#### Bereitgestellter Text ####

Dicke Kabel statt volle Tanks

Eine Untersuchung des Ifeu-Instituts zeigt: Im Schwerverkehr ist der Oberleitungs-Lkw wirtschaftlicher als synthetische Kraftstoffe. Schon 2030 könnte sich der eHighway-Betrieb lohnen.

EHighway: Forscher des Ifeu-Institus erwarten, dass die Technik bis 2030 wirtschaftlich ist. Bild: Siemens
EHighway: Forscher des Ifeu-Institus erwarten, dass die Technik bis 2030 wirtschaftlich ist. Bild: Siemens
Christine Harttmann

Nachdem im Februar bereits das Öko-Institut den Oberleitungs-Lkw als die effizienteste Möglichkeit der Stromnutzung im Güterfernverkehr identifiziert hatte, kommt nun eine ähnliche Studie vom Ifeu – Institut für Energie- und Umweltforschung Heidelberg. Demnach wäre der Ausbau von eHighways günstiger, als den Schwerverkehr auf synthetische Kraftstoffe umzustellen.

Auf stark befahrenen Autobahnabschnitten könnte der Oberleitungs-Lkw bereits ab 2030 wirtschaftlich attraktiv sein, prognostizieren die Forscher. Wenn es darum geht, CO2-Emissionen zu vermeiden, wäre diese Alternative deutlich günstiger, als ein Umstieg auf synthetische Kraftstoffe, so die Einschätzung. Rund 50 Prozent des klimaschädlichen Abgases ließe sich damit im Vergleich zum Diesel-Lkw einsparen, so die Forscher – Fahrzeug- und Infrastrukturherstellung sowie die Stromerzeugung mit eingerechnet. Auf besonders intensiv befahrenen Autobahnabschnitten wäre ein Oberleitungs-Basisnetz von 3.200 Kilometern Länge notwendig, damit laut der Prognose 9,2 Millionen Tonnen CO2 eingespart werden können. Das entspricht laut dem Ifeu-Institut rund 20 Prozent der Gesamtemissionen des deutschen Straßengüterverkehrs. Noch mehr Einsparpotenzial ergäbe sich, wenn internationale Lkw-Verkehre den eHighway nutzen würden. Eine Kernfrage, mit der sich das Ifeu-Institut in seiner Forschungsarbeit befasste, war, ob sich ein Oberleitungs-Lkw-System mittelfristig wirtschaftlich tragen kann. Dabei berechneten die Wissenschaftler mögliche Markthochläufe nur anhand der Transporte, die als Pendelverkehre organisiert werden können und die sich damit besonders gut dafür eignen.

#### Datensatzeinträge ####

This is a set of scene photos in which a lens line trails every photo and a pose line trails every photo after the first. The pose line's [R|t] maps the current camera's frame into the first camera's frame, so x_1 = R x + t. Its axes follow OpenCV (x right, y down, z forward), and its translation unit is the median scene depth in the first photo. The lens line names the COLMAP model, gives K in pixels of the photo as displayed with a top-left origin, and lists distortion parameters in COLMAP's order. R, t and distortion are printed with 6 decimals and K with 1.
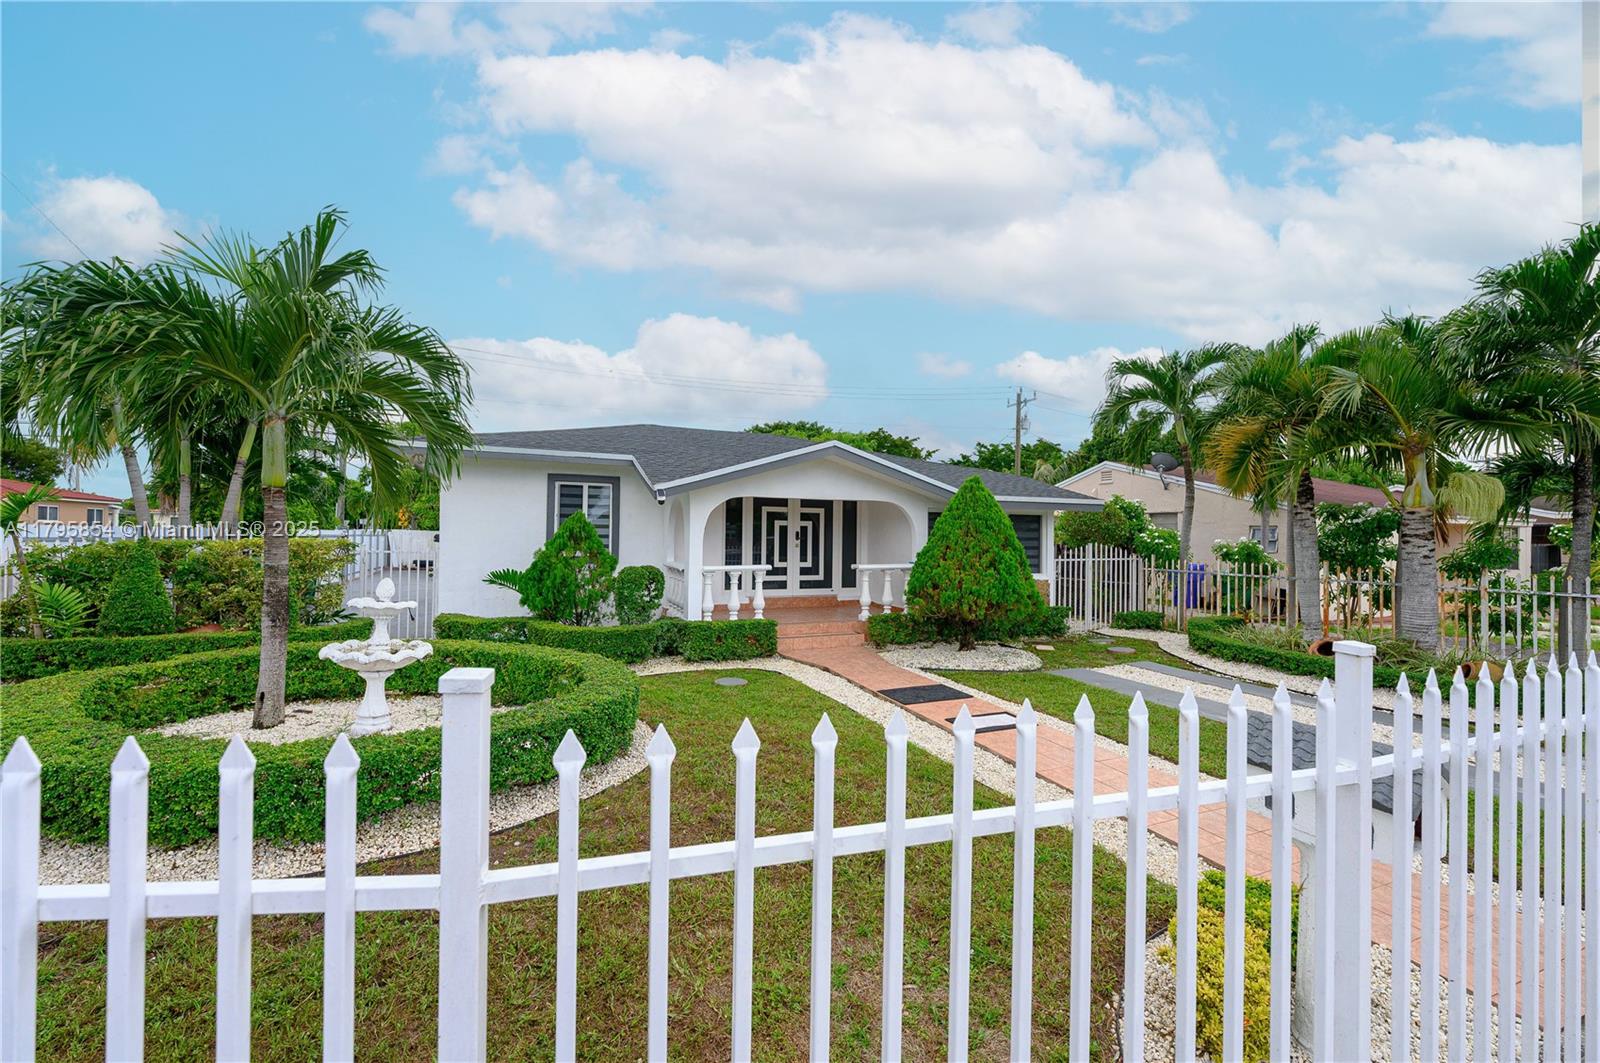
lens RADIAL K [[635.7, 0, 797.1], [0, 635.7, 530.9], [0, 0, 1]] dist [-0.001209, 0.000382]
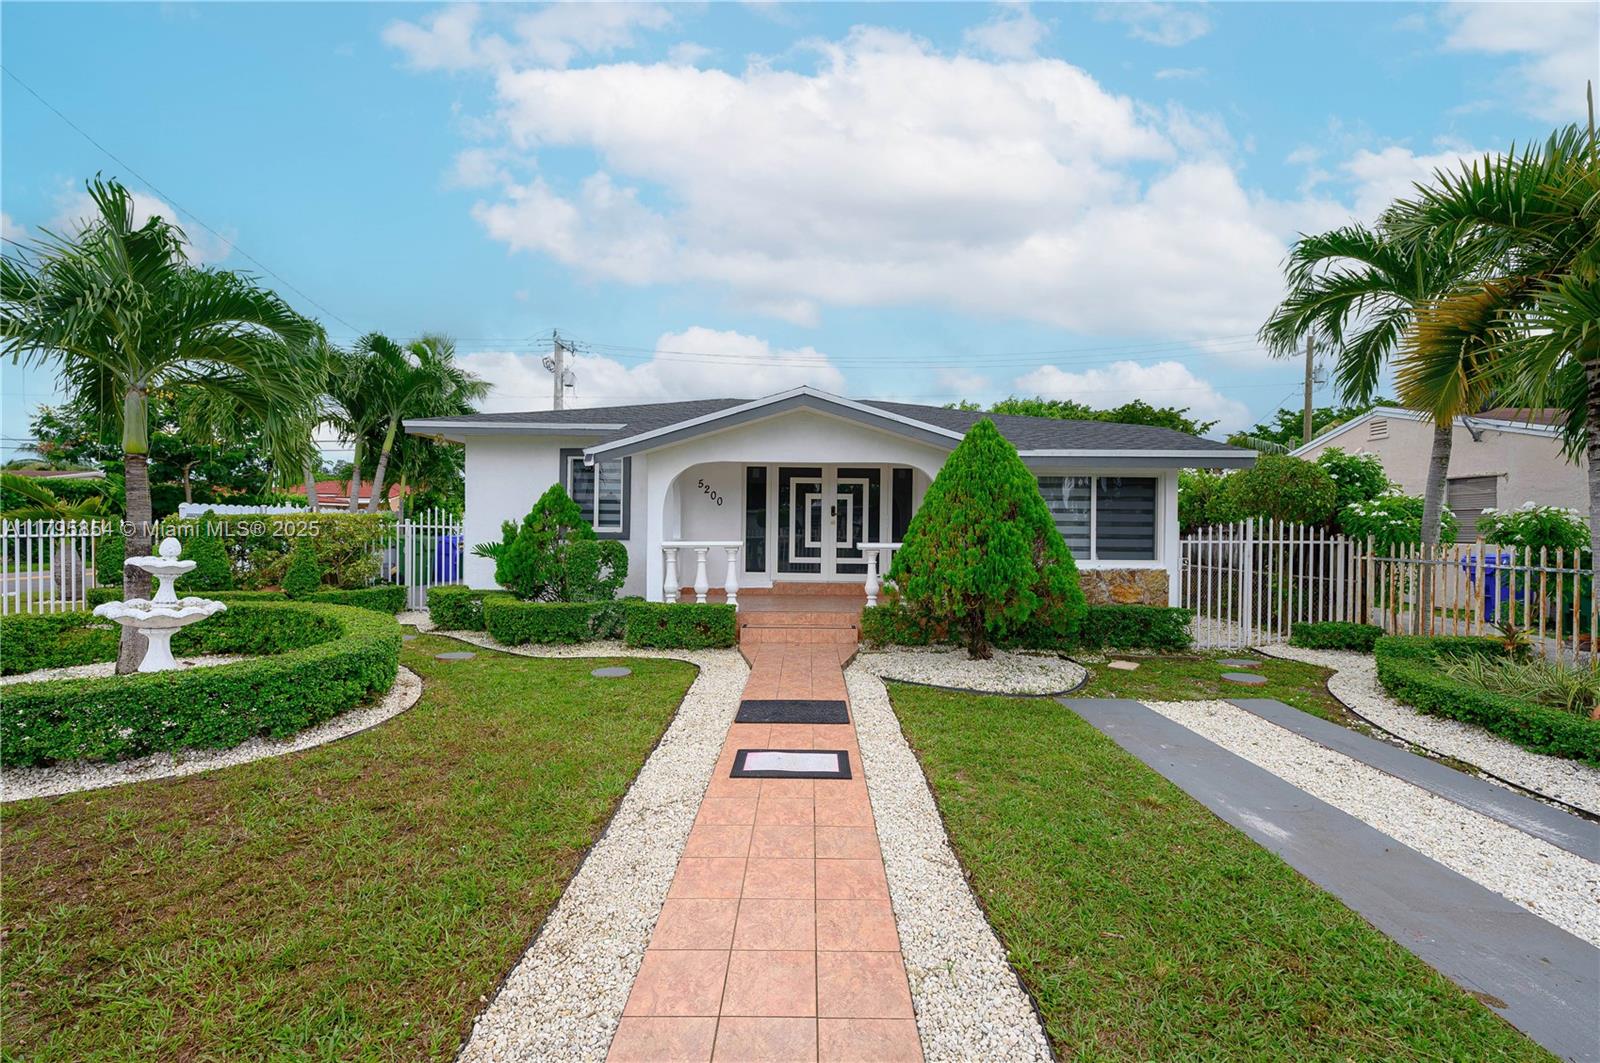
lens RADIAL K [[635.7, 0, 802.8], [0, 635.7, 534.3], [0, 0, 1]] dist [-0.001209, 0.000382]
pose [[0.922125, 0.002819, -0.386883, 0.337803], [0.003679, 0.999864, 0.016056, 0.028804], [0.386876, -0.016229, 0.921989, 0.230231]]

####
#### Datensatzeinträge ####

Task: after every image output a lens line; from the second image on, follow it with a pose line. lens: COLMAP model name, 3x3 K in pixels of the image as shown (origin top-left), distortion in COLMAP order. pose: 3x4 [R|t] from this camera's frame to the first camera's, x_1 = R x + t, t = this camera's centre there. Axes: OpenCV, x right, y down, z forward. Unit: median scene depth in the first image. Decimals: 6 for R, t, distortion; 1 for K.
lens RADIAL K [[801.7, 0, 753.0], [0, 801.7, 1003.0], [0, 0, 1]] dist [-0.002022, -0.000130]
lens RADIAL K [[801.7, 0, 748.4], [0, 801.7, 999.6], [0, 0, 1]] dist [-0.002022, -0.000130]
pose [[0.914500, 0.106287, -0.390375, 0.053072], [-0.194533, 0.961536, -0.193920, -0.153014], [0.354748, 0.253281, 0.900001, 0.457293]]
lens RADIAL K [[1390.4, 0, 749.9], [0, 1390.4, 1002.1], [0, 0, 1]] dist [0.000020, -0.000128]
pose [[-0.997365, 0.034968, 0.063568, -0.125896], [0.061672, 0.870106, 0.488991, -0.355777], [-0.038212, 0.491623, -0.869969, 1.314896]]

####

_Aufgabe 1:_ Welche Länge müsste laut dem Text zum Oberleitungs-Lkw ein Basisnetz haben, damit 9,2 Millionen Tonnen CO2 eingespart werden können?
_Aufgabe 2:_ Erläutern Sie anhand des Textes zum Oberleitungs-Lkw, warum die Wissenschaftler mögliche Markthochläufe nur anhand bestimmter Transporte berechneten.

_Lösung 1:_ 3.200 Kilometer auf besonders intensiv befahrenen Autobahnabschnitten.

_Lösung 2:_ Sie stützten sich nur auf Transporte, die als Pendelverkehre organisiert werden können. Solche Transporte eignen sich dem Text zufolge besonders gut für ein Oberleitungs-Lkw-System.